Advice on implementing Dijkstra's algorithm

So, I have managed to use compound terms to store the state of the dijkstra algorithm, as well as using compound terms to store the graph and another for its weights.
I found that it will significantly reduce the runtime of the algorithm and be somewhat close (albeit slower) to the runtime of networkx !
Now, the runtime of the algorithm is dominated by the min heap operations.

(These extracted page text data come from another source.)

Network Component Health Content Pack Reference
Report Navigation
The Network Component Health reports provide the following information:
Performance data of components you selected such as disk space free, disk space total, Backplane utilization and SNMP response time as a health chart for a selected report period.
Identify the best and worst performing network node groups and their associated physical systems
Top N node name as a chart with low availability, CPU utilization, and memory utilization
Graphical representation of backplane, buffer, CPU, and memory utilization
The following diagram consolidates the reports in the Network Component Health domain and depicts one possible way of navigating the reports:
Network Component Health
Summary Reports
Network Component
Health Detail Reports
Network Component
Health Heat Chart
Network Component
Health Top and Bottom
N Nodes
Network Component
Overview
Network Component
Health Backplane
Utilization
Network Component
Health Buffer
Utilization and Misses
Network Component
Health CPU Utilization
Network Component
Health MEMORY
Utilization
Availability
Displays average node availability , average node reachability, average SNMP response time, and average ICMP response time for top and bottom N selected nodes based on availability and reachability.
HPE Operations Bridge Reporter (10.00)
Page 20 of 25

I have made complete test script with both the red black tree and compound term approach as well as using networkx with the awesome janus interface:

test script
:- use_module(library(rbtrees)).
:- use_module(library(heaps)).

add(A, B, C) :- C is A+B.

update_distances1(Start, End, NewDistance, TreeIn-HeapIn, TreeOut-HeapOut) :-
   (  rb_lookup(End, Val, TreeIn)
   -> (  Val = unvisited(CurrentDistance, _),
         NewDistance < CurrentDistance
      -> rb_update(TreeIn, End, unvisited(NewDistance, Start), TreeOut),
         add_to_heap(HeapIn, NewDistance, End, HeapOut)
      ;  TreeIn = TreeOut,
         HeapIn = HeapOut
      )
   ;  rb_insert(TreeIn, End, unvisited(NewDistance, Start), TreeOut),
      add_to_heap(HeapIn, NewDistance, End, HeapOut)
   ).

get_unvisited_min_node1(Tree, HeapIn, P, K, HeapOut) :-
   get_from_heap(HeapIn, PTmp, KTmp, HeapTmp),
   (  rb_lookup(KTmp, Val, Tree)
   -> (  Val = unvisited(_, _)
      -> HeapTmp = HeapOut,
         P = PTmp, K = KTmp
      ;  get_unvisited_min_node1(Tree, HeapTmp, P, K, HeapOut)
      )
   ;  HeapTmp = HeapOut,
      P = PTmp, K = KTmp
   ).

build_path1(Tree, From, To, From) :-
   rb_lookup(To, visited(From), Tree).

:- meta_predicate dijkstra1(+, 3, +, +, -).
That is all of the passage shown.